EXTRAIT À LIRE |
+ + +
Et l’Église affirme alors : ces traditions — bouddhisme, hindouisme, islam, autres encore — peuvent contenir des reflets du divin, des tremblements de grâce, des semences du Verbe.


Dans Lumen Gentium, c’est encore plus clair. Le Concile dit :

« Ceux qui, sans faute de leur part, ignorent l’Évangile du Christ et son Église, mais cherchent Dieu d’un cœur sincère et s’efforcent, sous l’influence de la grâce, d’accomplir sa volonté connue par la voix de leur conscience, peuvent parvenir au salut éternel. »(Lumen Gentium, §16)

Sous l’influence de la grâce. Pas tout seul. Pas par leurs propres forces. Mais par un Dieu discret, qui ne force pas, mais qui attire. Un Dieu qui sait faire avec le peu. Qui sait toucher les cœurs même quand ses messagers ont mal parlé, ou pas parlé du tout.


Et il faut le dire, sans détour :Combien de cœurs se sont vus fermer les portes de l’Église, non pas par rejet du Christ, mais à cause des chrétiens eux-mêmes ? Combien ont été scandalisés par l’orgueil, l’hypocrisie, les abus ? Combien ont fui, non la foi, mais le visage défiguré qu’on leur en a donné ?


Et Dieu, dans tout cela, n’a pas changé de projet.


Il n’a pas dit : tant pis pour eux. Il n’a pas dit : c’est l’Église ou l’enfer.


Il a continué à parler. A frapper. A passer.
+ + +
DONNÉES FOURNIES |

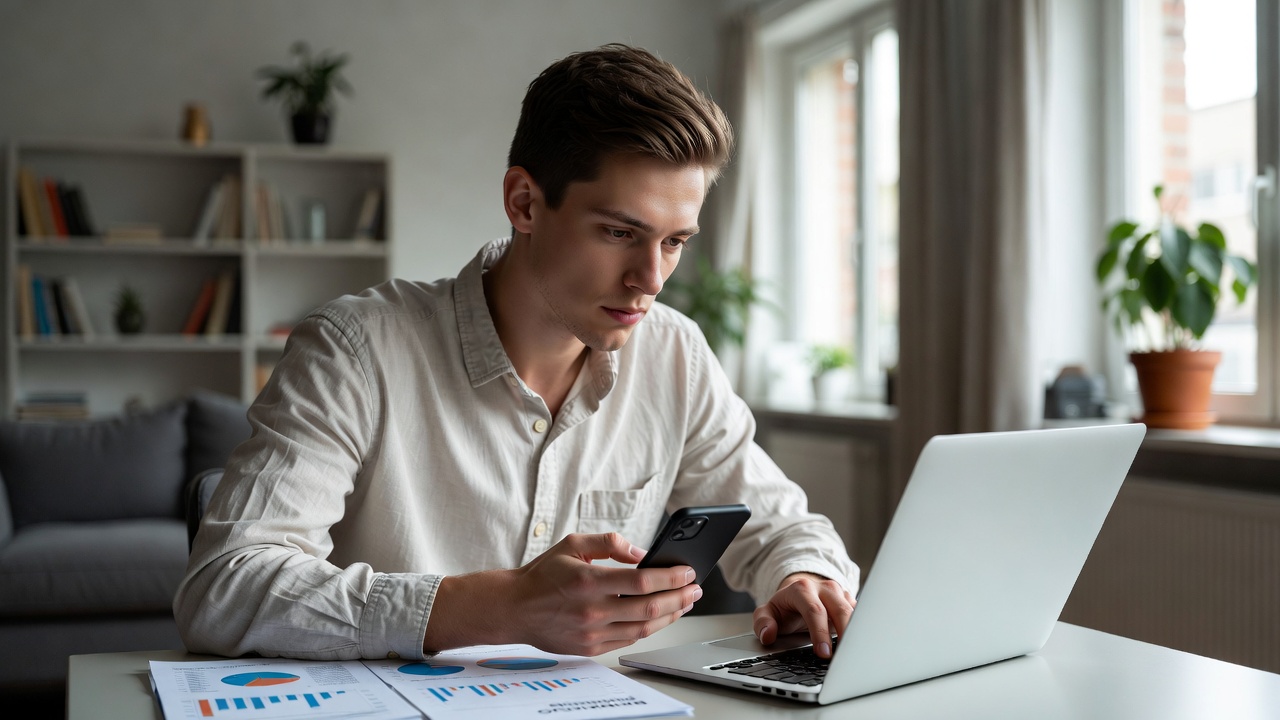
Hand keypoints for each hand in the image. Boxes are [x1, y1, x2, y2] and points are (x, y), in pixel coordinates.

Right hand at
+ + +
CONSIGNES |
1 > Répondez brièvement à ces questions sur l'extrait :
(a) Quelles traditions sont citées comme pouvant contenir des reflets du divin ?
(b) De quel paragraphe de Lumen Gentium la citation est-elle tirée ?
(c) Qu'est-ce que Dieu n'a pas changé, selon l'extrait ?
2 > D'après l'extrait, pourquoi tant de cœurs se sont-ils vu fermer les portes de l'Église ? Répondez en une à trois phrases.
3 > Reproduisez tel quel, s'il vous plaît, le passage de l'extrait qui s'ouvre sur les mots « Et il faut le » et se clôt sur « en a donné ? ».
Les données sont indépendantes de l'extrait à lire.

CORRIGÉ |
1 >
(a) Le bouddhisme, l'hindouisme, l'islam et d'autres encore.
(b) Du paragraphe 16.
(c) Son projet.

2 > Ce n'était pas par rejet du Christ, mais à cause des chrétiens eux-mêmes. Ces personnes ont été scandalisées par l'orgueil, l'hypocrisie et les abus. Elles ont fui non la foi, mais le visage défiguré qu'on leur en a donné.

3 >
Et il faut le dire, sans détour :Combien de cœurs se sont vus fermer les portes de l’Église, non pas par rejet du Christ, mais à cause des chrétiens eux-mêmes ? Combien ont été scandalisés par l’orgueil, l’hypocrisie, les abus ? Combien ont fui, non la foi, mais le visage défiguré qu’on leur en a donné ?